I think that MLIR (as infrastructure) would benefit from more rich ‘subprojects’ which apply the framework to actually DO various things in a useful way. I think that embracing these frameworks as parallel projects in-tree, similar to the way that Clang exists relative to LLVM would lower the barrier to entry and make everything more accessible, either under the larger ‘llvm-project’ umbrella, or within the smaller ‘mlir’ umbrella.

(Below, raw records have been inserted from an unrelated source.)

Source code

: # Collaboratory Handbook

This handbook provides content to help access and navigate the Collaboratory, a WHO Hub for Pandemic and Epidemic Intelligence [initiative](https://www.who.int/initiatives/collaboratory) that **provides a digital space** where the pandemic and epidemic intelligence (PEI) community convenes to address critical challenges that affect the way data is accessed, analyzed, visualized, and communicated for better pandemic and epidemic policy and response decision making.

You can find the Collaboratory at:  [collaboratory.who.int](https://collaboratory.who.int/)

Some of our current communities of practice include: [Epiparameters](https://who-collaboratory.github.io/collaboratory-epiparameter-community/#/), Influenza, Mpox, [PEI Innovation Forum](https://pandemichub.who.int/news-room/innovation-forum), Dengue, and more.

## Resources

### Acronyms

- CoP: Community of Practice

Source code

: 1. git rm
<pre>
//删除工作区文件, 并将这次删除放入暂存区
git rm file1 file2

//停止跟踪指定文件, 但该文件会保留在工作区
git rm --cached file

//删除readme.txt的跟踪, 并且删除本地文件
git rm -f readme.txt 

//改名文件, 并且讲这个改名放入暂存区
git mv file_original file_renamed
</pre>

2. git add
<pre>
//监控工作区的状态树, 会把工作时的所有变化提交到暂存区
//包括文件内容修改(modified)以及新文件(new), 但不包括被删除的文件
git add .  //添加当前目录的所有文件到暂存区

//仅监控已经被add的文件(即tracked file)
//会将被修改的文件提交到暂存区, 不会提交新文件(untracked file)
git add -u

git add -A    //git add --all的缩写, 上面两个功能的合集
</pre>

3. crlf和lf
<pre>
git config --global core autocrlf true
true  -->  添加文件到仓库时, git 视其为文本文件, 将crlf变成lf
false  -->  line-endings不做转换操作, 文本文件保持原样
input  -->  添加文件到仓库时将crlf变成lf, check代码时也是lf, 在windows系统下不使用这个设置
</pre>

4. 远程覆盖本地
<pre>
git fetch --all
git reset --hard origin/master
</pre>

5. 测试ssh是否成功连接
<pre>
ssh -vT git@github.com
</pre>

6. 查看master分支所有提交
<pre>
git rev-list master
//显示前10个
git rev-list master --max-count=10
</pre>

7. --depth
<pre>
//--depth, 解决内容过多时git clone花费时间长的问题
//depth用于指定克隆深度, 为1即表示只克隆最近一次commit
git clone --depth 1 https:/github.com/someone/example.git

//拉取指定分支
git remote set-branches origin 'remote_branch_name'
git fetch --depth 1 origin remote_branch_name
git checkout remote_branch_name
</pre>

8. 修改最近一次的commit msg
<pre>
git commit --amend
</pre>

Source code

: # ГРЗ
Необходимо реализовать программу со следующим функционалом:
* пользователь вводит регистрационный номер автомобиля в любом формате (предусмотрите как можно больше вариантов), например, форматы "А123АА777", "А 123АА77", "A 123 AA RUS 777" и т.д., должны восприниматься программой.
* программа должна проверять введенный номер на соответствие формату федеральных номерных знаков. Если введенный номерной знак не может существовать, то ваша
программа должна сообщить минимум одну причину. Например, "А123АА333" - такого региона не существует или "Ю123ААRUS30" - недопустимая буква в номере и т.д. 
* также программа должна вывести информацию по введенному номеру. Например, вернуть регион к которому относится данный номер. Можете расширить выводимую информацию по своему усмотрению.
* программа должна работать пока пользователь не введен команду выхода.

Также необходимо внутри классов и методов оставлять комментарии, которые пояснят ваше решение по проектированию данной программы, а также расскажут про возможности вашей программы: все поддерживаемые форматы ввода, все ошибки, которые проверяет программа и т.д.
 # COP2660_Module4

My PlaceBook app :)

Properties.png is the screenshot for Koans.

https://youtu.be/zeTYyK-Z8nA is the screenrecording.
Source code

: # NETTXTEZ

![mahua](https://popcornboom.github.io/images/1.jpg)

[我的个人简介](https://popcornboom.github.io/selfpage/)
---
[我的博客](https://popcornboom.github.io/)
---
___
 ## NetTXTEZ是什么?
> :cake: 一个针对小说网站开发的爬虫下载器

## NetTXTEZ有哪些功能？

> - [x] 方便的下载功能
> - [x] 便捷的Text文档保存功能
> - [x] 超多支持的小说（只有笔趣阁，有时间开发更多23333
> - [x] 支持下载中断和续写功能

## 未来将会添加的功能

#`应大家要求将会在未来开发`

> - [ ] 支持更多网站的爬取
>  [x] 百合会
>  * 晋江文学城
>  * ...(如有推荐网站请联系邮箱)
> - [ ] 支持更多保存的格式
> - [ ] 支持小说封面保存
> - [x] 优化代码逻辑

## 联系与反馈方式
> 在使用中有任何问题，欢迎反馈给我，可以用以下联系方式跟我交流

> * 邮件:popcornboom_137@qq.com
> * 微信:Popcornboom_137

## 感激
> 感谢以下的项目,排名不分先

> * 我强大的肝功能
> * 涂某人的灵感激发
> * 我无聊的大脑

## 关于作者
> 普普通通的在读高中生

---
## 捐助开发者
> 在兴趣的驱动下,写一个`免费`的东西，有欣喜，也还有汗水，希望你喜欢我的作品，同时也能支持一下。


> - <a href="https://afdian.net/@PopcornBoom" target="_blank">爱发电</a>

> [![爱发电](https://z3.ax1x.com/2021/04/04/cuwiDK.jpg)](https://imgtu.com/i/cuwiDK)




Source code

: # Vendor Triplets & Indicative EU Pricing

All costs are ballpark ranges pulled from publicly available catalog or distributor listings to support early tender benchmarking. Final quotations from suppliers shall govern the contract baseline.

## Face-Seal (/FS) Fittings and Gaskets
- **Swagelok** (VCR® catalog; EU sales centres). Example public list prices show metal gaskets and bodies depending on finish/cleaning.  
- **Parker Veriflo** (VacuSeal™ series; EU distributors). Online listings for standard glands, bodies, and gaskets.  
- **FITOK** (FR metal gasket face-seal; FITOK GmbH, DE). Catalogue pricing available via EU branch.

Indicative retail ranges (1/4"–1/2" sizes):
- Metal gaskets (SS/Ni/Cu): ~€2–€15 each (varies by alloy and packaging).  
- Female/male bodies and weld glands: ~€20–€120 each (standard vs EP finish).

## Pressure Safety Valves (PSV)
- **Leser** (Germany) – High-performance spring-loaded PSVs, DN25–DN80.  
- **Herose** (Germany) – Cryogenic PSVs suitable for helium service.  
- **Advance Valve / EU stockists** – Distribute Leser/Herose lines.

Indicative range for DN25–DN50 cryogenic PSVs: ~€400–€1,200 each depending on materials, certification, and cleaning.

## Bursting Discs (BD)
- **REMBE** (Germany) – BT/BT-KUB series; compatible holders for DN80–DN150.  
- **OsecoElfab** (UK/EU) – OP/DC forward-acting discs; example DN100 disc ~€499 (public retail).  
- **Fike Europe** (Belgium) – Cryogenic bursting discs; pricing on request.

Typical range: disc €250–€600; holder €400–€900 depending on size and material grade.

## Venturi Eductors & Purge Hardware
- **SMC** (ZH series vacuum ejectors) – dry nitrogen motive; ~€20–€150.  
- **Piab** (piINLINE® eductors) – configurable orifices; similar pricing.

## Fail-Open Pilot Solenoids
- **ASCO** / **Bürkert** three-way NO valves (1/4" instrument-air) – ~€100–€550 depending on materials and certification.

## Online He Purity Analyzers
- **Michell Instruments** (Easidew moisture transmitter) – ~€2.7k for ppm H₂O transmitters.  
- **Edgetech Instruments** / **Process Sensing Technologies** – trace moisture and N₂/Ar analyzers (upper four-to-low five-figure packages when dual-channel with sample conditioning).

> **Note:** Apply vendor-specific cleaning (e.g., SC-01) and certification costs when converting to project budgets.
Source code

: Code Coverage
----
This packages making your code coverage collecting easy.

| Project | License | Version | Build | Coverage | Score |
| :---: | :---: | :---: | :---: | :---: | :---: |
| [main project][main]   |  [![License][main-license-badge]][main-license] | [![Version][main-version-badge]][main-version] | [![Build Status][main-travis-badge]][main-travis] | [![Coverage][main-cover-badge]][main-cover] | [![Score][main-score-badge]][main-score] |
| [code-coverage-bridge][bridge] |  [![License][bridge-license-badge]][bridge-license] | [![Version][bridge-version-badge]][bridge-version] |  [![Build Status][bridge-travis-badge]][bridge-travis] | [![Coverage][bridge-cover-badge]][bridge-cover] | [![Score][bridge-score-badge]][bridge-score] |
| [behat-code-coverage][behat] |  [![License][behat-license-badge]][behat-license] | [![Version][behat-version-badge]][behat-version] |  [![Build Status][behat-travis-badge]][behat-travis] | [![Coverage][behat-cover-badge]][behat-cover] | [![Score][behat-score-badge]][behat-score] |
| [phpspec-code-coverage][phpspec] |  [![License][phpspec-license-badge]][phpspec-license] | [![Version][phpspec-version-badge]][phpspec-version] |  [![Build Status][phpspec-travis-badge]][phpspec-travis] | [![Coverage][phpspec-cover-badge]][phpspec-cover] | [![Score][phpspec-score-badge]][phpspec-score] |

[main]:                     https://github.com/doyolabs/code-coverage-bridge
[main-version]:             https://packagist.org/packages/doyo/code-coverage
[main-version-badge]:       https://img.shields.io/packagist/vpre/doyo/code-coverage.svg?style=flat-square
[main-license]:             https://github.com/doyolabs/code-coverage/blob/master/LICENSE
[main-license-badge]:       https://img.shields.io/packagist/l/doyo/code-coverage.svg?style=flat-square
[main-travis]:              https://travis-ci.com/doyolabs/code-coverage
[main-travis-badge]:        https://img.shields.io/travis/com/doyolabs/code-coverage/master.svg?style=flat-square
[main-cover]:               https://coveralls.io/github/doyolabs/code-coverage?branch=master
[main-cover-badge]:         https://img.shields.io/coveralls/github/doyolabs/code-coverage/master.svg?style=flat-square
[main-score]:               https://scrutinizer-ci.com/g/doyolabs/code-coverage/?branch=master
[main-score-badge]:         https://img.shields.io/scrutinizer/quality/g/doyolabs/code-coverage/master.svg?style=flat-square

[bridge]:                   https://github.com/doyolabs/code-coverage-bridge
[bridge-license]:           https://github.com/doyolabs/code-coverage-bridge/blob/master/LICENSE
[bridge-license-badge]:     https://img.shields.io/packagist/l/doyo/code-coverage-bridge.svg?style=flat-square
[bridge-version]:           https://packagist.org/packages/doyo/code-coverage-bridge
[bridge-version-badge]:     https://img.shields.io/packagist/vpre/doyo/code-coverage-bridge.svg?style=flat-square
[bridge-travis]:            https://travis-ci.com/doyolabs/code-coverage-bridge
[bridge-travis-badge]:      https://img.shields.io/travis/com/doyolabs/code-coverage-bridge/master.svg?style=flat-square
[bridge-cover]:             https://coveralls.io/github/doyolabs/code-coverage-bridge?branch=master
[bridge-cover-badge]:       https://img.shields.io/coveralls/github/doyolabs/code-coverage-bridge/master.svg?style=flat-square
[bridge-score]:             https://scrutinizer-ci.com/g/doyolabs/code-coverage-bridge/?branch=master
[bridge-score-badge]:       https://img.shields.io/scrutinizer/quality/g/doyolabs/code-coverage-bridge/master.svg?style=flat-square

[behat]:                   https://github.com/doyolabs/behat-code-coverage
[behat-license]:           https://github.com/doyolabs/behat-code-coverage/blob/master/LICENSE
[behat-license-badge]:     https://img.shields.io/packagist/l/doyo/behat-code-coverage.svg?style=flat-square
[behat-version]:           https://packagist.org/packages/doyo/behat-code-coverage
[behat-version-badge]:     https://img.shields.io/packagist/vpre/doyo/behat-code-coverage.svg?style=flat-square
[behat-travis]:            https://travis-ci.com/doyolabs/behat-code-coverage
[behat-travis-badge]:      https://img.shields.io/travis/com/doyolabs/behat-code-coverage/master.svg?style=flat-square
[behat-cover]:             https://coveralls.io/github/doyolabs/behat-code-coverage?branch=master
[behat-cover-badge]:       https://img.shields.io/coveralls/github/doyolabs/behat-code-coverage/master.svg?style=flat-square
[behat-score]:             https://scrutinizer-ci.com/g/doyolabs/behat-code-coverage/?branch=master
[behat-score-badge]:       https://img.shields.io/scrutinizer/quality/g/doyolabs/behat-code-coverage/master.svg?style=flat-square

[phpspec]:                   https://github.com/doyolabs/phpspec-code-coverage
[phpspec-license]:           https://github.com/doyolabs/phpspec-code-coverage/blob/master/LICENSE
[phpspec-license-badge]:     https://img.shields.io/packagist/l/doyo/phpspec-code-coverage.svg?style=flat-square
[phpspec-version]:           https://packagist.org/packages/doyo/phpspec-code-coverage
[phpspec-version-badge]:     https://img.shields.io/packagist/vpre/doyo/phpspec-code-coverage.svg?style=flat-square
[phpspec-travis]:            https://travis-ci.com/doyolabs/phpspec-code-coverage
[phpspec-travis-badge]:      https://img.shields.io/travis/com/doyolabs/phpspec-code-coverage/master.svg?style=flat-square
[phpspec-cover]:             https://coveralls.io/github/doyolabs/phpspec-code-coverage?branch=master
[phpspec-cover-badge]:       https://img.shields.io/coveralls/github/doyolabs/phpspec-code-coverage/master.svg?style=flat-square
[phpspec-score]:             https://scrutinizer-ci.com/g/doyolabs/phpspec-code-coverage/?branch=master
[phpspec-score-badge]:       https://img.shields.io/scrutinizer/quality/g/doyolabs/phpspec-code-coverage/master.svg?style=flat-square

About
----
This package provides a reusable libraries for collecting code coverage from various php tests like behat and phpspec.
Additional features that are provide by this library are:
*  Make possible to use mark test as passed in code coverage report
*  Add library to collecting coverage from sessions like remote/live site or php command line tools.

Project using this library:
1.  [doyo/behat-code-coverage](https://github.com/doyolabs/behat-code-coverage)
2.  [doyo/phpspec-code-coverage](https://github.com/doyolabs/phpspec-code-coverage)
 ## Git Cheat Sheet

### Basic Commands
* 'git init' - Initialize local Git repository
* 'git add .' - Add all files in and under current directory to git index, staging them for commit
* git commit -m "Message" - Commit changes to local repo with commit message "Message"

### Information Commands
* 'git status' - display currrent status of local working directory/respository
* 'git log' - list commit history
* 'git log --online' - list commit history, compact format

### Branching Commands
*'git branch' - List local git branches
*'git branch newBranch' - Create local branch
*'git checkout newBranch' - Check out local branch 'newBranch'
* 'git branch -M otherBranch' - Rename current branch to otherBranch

A few such projects will help MLIR to become great infrastructure and enable more out-of-tree users to adopt and be successful.

(*) Nobody without an infrastructure problem
(**) Whether it is really easier in the short term or the long term is another question.


Is the discussion here really of the form “what should be an MLIR subproject vs an LLVM subproject”?

If someone built a numpy implementation using MLIR and contributed it as a new LLVM subproject, is that different?

I suspect that is actually the question.

fwiw - @_sean_silva and I are taking the approach of building a minimal numpy-based tracer/program-extractor and corresponding dialects/lowerings (i.e. a numpy compiler, albeit focused on being a simple, reference implementation). We’re building that in an LLVM fork as a top-level project and can discuss final placement/contribution of the pieces later.

The main thing I am reaching for is establishing a reference project for a use of MLIR for numerical calculations that a) can be constructed relatively cheaply, b) requires elaboration/use of a significant amount of the frontend/codegen infra, c) can be a simple reference implementation but has potential utility in its own right.

I ultimately think that LLVM needs something that hits these points in-tree for numerical programming specifically, but we can make that determination later when we have something. I really agree with a lot of the points that @stephenneuendorffer makes above, and I think this is a step to close the gap somewhat.